L’habitude de mistress Cadwallader de mettre toujours les choses au pire le rassurait pourtant un peu.

— Qu’est-il arrivé à miss Brooke ? Parlez, je vous en supplie.

— Eh bien, elle est fiancée…

Mistress Cadwallader s’arrêta un moment en remarquant l’expression profondément altérée du visage de son ami, qui s’efforçait de la dissimuler sous un sourire nerveux, tout en frappant sa botte de sa cravache.

— … Fiancée à Casaubon.

Sir James laissa tomber sa cravache et se baissa pour la ramasser ; son visage n’avait peut-être jamais exprimé un dégoût aussi profond que lorsqu’il se tourna vers mistress Cadwallader, en répétant : « Casaubon ! »

— Précisément. Voilà ce que j’avais à vous dire.

— Grand Dieu ! c’est horrible ! Mais cet homme n’est qu’une momie !

Il ne faut voir dans ce jugement que celui d’un rival aussi florissant que désappointé.

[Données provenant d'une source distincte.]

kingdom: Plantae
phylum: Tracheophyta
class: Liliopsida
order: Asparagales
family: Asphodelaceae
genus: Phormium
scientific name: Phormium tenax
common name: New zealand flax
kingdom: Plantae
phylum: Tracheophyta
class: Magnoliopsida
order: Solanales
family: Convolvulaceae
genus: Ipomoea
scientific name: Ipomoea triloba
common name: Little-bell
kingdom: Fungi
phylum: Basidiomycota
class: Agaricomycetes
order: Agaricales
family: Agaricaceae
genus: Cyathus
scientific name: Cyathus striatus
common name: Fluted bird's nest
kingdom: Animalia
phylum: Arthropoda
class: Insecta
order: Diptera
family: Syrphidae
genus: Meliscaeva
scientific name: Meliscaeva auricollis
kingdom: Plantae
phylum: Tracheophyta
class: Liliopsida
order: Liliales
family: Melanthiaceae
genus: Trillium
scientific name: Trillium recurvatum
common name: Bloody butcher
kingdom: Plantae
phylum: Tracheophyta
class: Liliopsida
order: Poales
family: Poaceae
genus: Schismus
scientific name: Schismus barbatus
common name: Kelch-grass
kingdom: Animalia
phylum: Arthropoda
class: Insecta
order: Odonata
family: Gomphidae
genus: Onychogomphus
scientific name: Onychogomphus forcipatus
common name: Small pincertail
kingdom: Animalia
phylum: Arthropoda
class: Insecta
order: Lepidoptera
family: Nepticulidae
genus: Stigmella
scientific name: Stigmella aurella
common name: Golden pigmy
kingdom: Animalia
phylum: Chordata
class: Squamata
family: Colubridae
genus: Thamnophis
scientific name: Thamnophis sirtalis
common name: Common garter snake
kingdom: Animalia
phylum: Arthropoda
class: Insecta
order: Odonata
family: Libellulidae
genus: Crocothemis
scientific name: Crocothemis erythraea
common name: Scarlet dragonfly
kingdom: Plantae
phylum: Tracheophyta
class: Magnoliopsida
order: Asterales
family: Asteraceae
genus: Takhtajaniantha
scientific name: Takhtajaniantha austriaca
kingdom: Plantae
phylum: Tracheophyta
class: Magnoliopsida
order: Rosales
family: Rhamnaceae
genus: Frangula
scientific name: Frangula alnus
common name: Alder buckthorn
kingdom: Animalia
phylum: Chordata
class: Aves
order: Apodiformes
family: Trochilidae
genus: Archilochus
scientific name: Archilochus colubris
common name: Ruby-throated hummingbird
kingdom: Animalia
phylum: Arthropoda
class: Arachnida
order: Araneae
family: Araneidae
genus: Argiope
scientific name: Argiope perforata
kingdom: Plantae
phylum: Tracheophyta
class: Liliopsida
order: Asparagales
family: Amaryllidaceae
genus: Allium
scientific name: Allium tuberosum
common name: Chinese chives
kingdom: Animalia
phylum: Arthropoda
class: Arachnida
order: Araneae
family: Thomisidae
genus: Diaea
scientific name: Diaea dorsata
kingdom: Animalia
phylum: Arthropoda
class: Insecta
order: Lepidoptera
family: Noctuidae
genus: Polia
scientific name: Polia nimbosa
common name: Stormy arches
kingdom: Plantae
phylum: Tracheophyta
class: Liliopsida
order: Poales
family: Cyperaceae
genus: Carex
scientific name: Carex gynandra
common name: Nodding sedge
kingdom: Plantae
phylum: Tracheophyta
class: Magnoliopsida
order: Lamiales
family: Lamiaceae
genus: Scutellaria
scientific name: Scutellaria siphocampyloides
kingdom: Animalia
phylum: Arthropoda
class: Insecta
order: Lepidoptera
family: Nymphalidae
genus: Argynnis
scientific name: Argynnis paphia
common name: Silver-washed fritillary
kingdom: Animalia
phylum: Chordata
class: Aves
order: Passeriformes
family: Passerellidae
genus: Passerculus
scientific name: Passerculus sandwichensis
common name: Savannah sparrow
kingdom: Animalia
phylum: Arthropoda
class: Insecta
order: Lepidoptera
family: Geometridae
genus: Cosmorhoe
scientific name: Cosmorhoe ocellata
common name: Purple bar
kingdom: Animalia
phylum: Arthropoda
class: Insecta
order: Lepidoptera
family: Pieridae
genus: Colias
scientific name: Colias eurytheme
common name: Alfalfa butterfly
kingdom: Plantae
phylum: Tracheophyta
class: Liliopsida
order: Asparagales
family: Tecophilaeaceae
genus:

— Elle dit qu’il a une grande âme ! c’est-à-dire une grande vessie dans laquelle on peut secouer des pois secs.

— Qu’est-ce qu’un vieux célibataire comme lui a donc affaire de se marier ? dit sir James. Il a déjà un pied dans la tombe.

— Je suppose qu’il a l’intention de l’en retirer.

— Brooke ne devrait pas donner son consentement. Il devrait insister pour que Dorothée attendît sa majorité ; elle en jugerait mieux alors. À quoi sert donc d’avoir un tuteur ?

— Comme si on pouvait jamais faire prendre une résolution à Brooke !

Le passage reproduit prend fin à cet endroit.